The Reporters Committee for Freedom of the Press filed a lawsuit Monday against the Justice Department and FBI in an effort to pry loose documents related to the FBI’s prior impersonation of documentary filmmakers.
Footage shot for the fake documentary was later used by the government during criminal trials of some of those involved in the standoff.
The reporter’s committee sought through Freedom of Information Act requests to obtain FBI records regarding the bogus film crew as well as any records on the bureau’s use of the tactic dating back to 2010. The lawsuit filed Monday in U.S. District Court for the District of Columbia comes after the committee said the FBI has failed to act on the FOIA requests.
FBI agents pretended to work for a bogus film company, Longbow Productions, to gain access to and interview Mr. Bundy and others who aided him during the standoff. The agents created a website, business cards and other credentials to make Longbow Productions look like an authentic company.
“The FBI’s impersonation of journalists and documentary filmmakers undermines the credibility and independence of those who are trying to report on matters of importance to the public,” said Katie Townsend, litigation director for the committee.

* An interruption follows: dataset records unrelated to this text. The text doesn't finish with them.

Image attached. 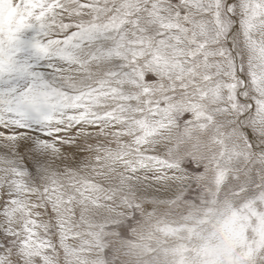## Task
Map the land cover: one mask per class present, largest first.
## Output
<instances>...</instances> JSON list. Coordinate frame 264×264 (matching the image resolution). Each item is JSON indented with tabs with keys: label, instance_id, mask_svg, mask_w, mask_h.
<instances>
[{
	"label": "snow or ice",
	"instance_id": "obj_1",
	"mask_svg": "<svg viewBox=\"0 0 264 264\" xmlns=\"http://www.w3.org/2000/svg\"><path fill=\"white\" fill-rule=\"evenodd\" d=\"M0 264H264V0H0Z\"/></svg>",
	"mask_w": 264,
	"mask_h": 264
}]
</instances>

“The public deserves to know more about the FBI’s use of this tactic, and has a right to this information under the law, but the FBI seems determined to evade disclosure. We’re asking the court to step in and compel the agency to release these records,” she said.
The trial of four men accused of criminal charges stemming from the 2014 standoff with the Bureau of Land Management ended this year in a hung jury. Video shot by the FBI as part of the bogus documentary was used in their trial.
A retrial got underway for the four men in July and a jury is deliberating in the case.
Eighteen defendants, including Mr. Bundy and his sons Ammon and Ryan, are scheduled to be tried in a series of three tiers on more than a dozen counts based on their involvement in the April 2014 standoff.